What You Need To Know

  • Workers of federal contractors and companies with 100+ employees will be required to be vaccinated or tested weekly for COVID-19

  • The federal government will begin enforcing the COVID-19 protocols on Jan. 4

  • Ohio AG Dave Yost is filing a lawsuit against the Biden administration for imposing the rule on government contractors

  • While the Biden administration says the OSHA rules are constitutional, Yost says the rules overstep Biden’s authority as president

Earlier on Thursday, the Occupational Safety and Health Administration announced coronavirus-related protocols for employees of private companies with 100 or more workers.

Rules for employees of federal contractors were added to the protocols, and those rules include determining the vaccination status of each employee, requiring those who aren’t vaccinated against COVID-19 to be tested for the virus weekly and wear a mask while indoors. OSHA will also require employees to provide prompt notice if they test positive for COVID-19. 

Before Thursday, the federal government was going to implement the COVID-19 protocols for federal government contractors in December. The updated guidance from OSHA means that the rules for federal contractors in addition to those for employees of private companies with more than 100 workers are aligned, although many large companies also do business with the federal government. 

In a statement, Yost claimed that the vaccine mandate for federal contractors would cause Immigration and Customs Enforcement detainees to go free. According to ICE, five Ohio jails also serve as detention facilities for immigration enforcement.

“We have sheriffs that are going to lose a lot of talented deputies to this mandate, and they’ll ultimately give up their contracts to house ICE detainees rather than see that happen,” Yost said. “Forcing that kind of choice on people who dedicate their lives to keeping our communities safe creates a needless situation in which everyone loses.”

Geauga County Prosecutor Jim Flaiz and Sheriff Scott A. Hildenbrand, Seneca County Sheriff Fredrick W. Stevens and the attorneys general of Kentucky and Tennessee are also plaintiffs in the suit. 

“I’ve said it many times: The Biden administration may not do whatever it wants however it wants,” Yost added. “The Constitution lays out critical rules by which the executive branch must operate.

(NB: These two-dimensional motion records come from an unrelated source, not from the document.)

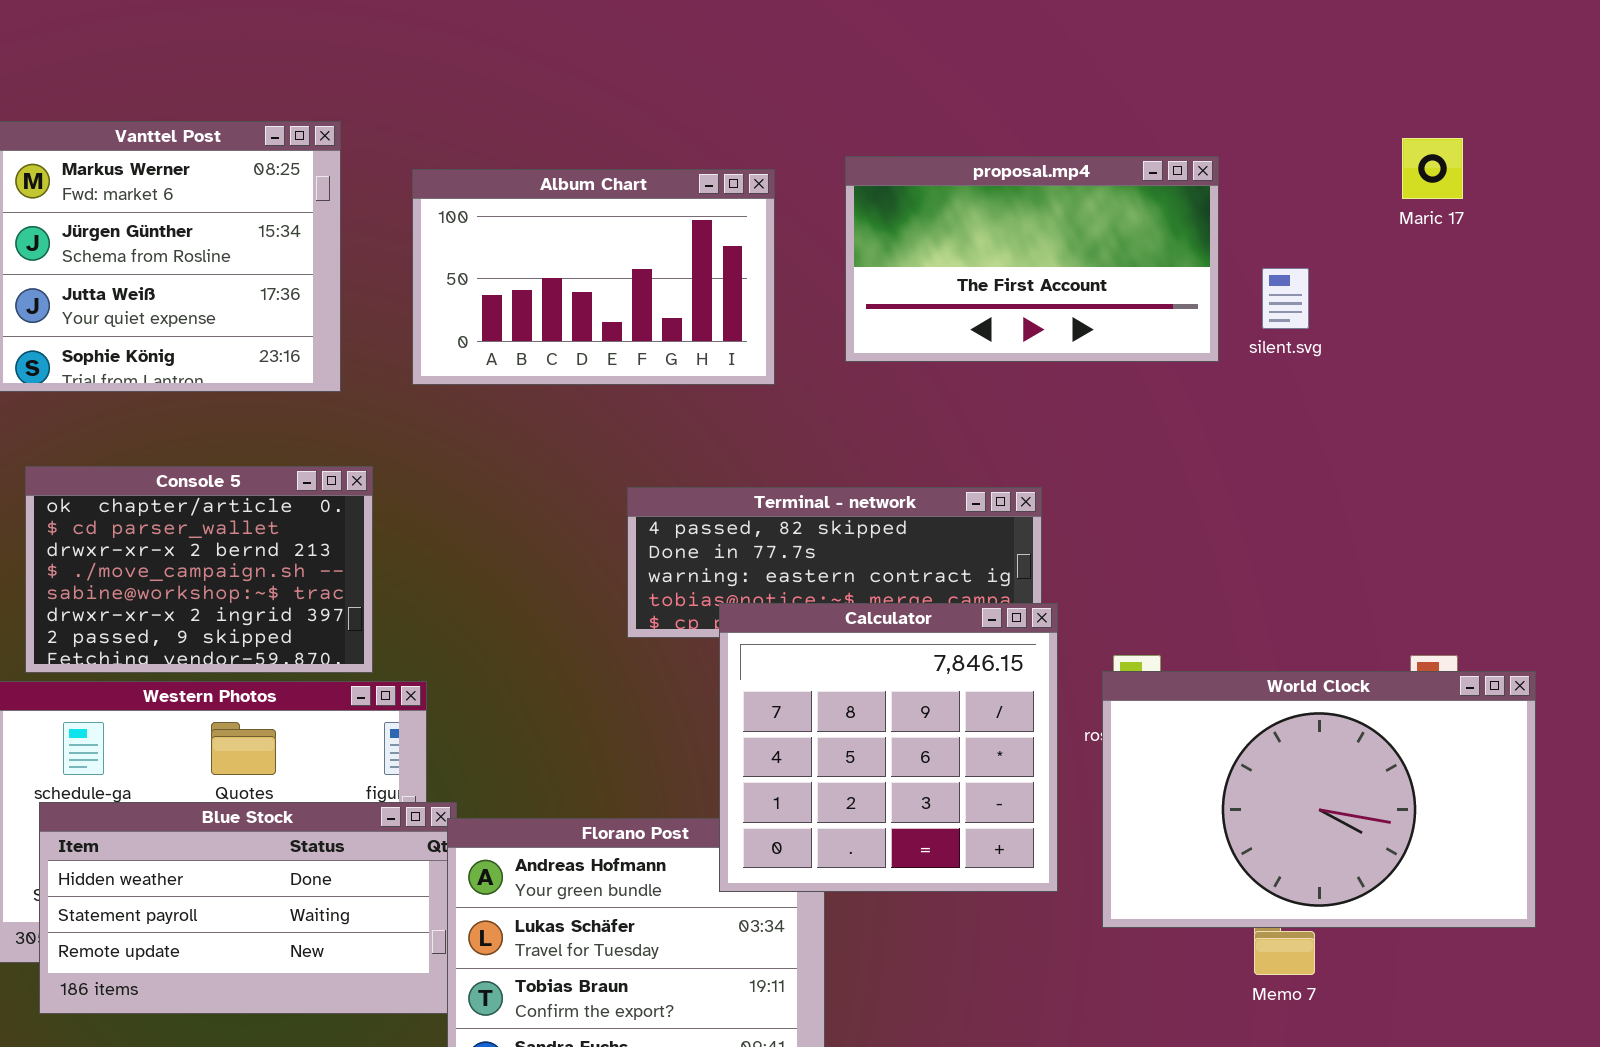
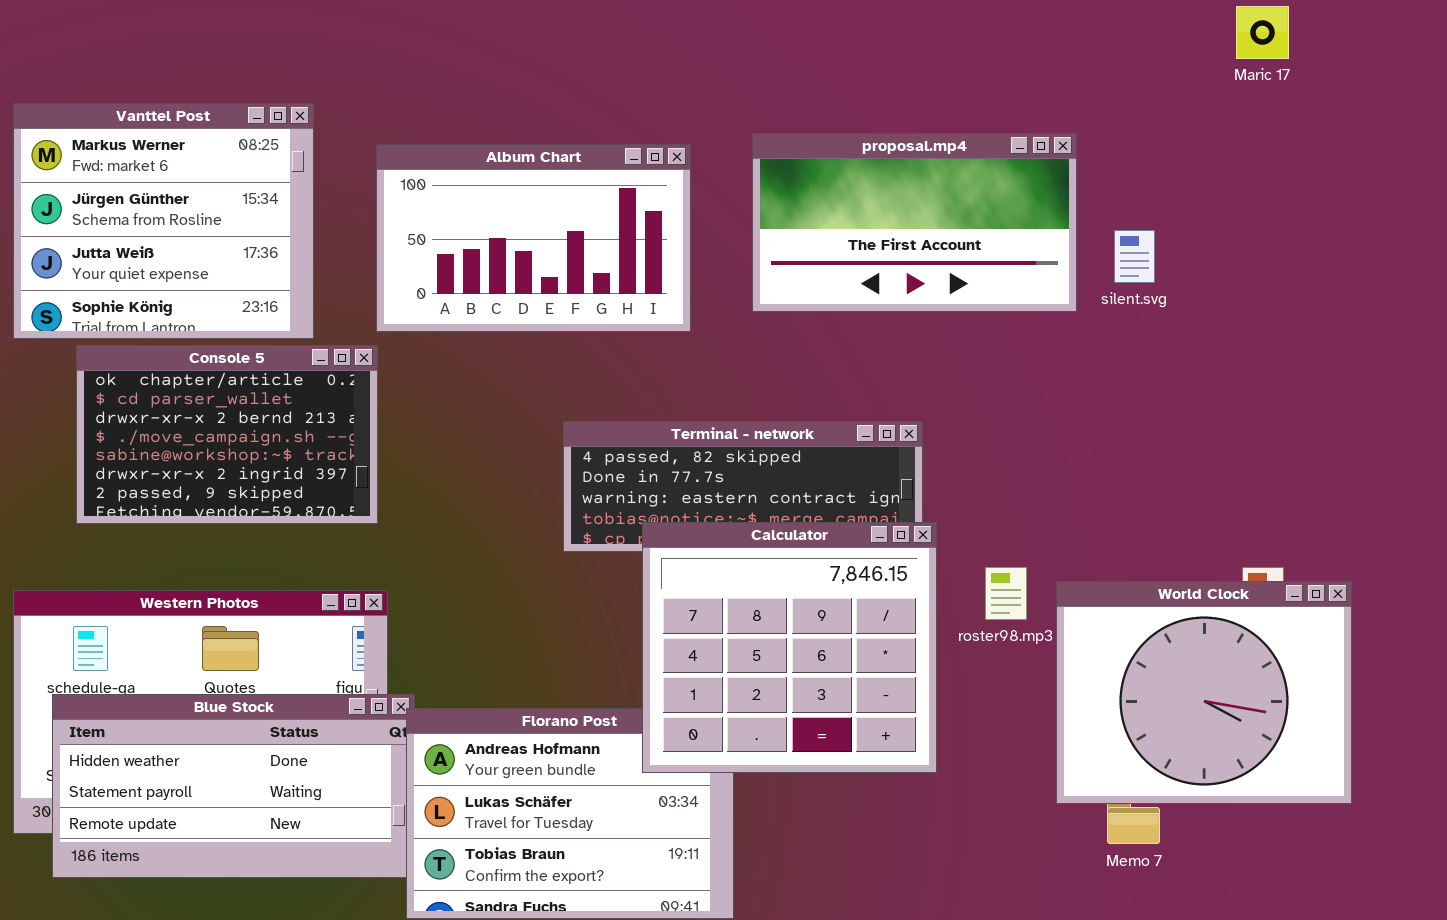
Maric 17: [1402,138,1463,199] -> [1236,6,1289,59], moved
Console 5: [25,466,373,673] -> [76,345,378,524], moved
World Clock: [1102,671,1536,928] -> [1056,581,1352,804], resized

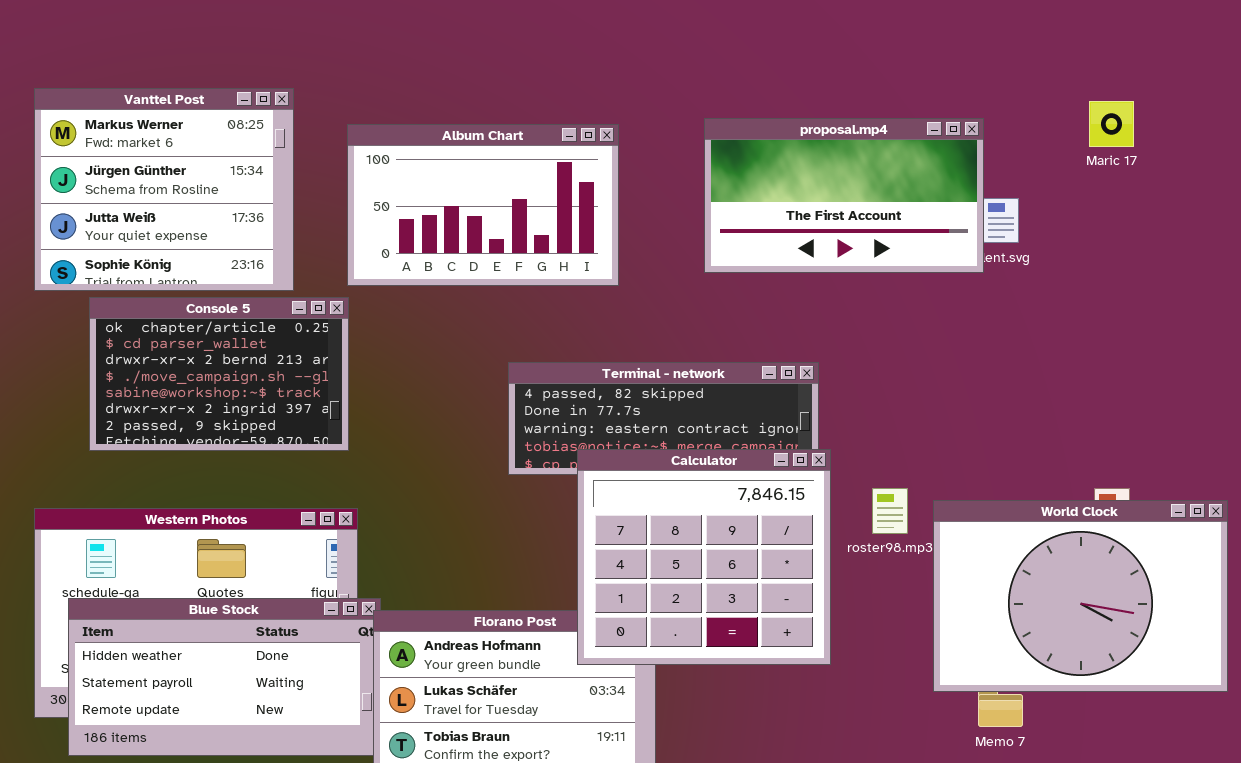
Maric 17: [1236,6,1289,59] -> [1089,101,1134,147], moved
proposal.mp4: [752,133,1077,312] -> [704,118,984,273], moved
World Clock: [1056,581,1352,804] -> [933,500,1228,692], resized

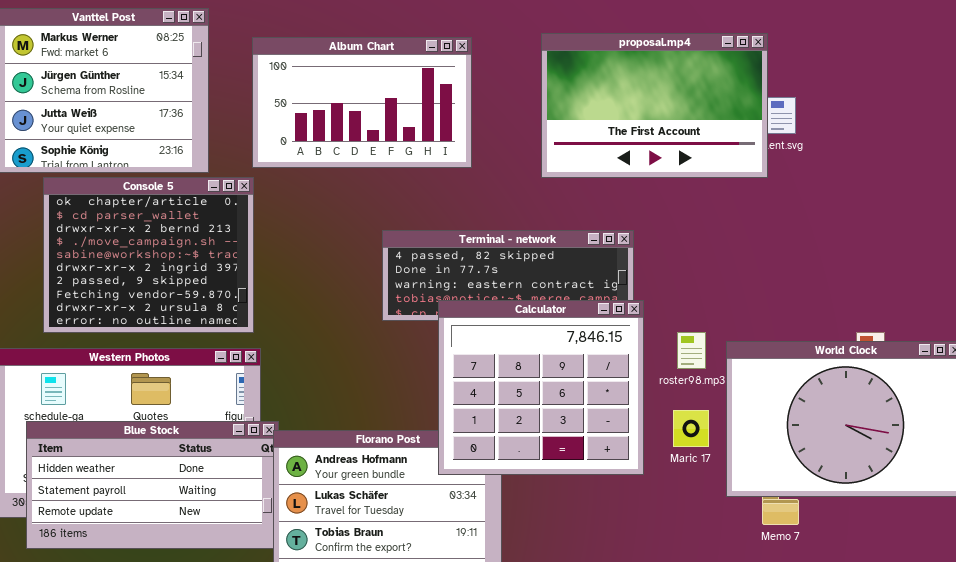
Maric 17: [1089,101,1134,147] -> [673,410,709,447], moved
proposal.mp4: [704,118,984,273] -> [541,33,768,178], resized
Console 5: [89,297,349,451] -> [43,177,254,333], resized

Congress and the states have their own powers, which the administration can’t just take over because it wants to.”

The Biden administration has defended vaccine mandates as both constitutional and good for the economy. 

“As we’ve seen with businesses – large and small – across all sectors of our economy, the overwhelming majority of Americans choose to get vaccinated,” Biden said in a statement Thursday morning. “There have been no ‘mass firings’ and worker shortages because of vaccination requirements. Despite what some predicted and falsely assert, vaccination requirements have broad public support.”

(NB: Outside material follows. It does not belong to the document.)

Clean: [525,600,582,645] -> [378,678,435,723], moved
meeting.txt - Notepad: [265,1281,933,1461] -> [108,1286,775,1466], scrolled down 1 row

The federal government’s COVID-19 protocols drew opposition on Thursday from the leader of Ohio’s business community.

“Today’s announcement from the Biden Administration is a significant infringement on the ability of Ohio employers to set their own workplace policies,” said Steve Stivers, Ohio Chamber president and CEO. “Ohio businesses know best how to protect the health and safety of their employees, customers and patients and should not be subject to the heavy hand of government dictating a one-size-fits-all approach to COVID-19 vaccines and testing.”

Ohio Gov. Mike DeWine has expressed opposition to legislative efforts prohibiting employers from requiring vaccines, but also is against the Biden administration's edict. 

"I stated my position right after they were announced," DeWine said. "My position has not changed. My position is that employers should not be told by government to vaccinate, or require vaccinations, nor should they be told that they cannot require vaccinations. So I oppose the legislation that — some of it is pending in the state legislature — but I also think what the president has done is a mistake as well.”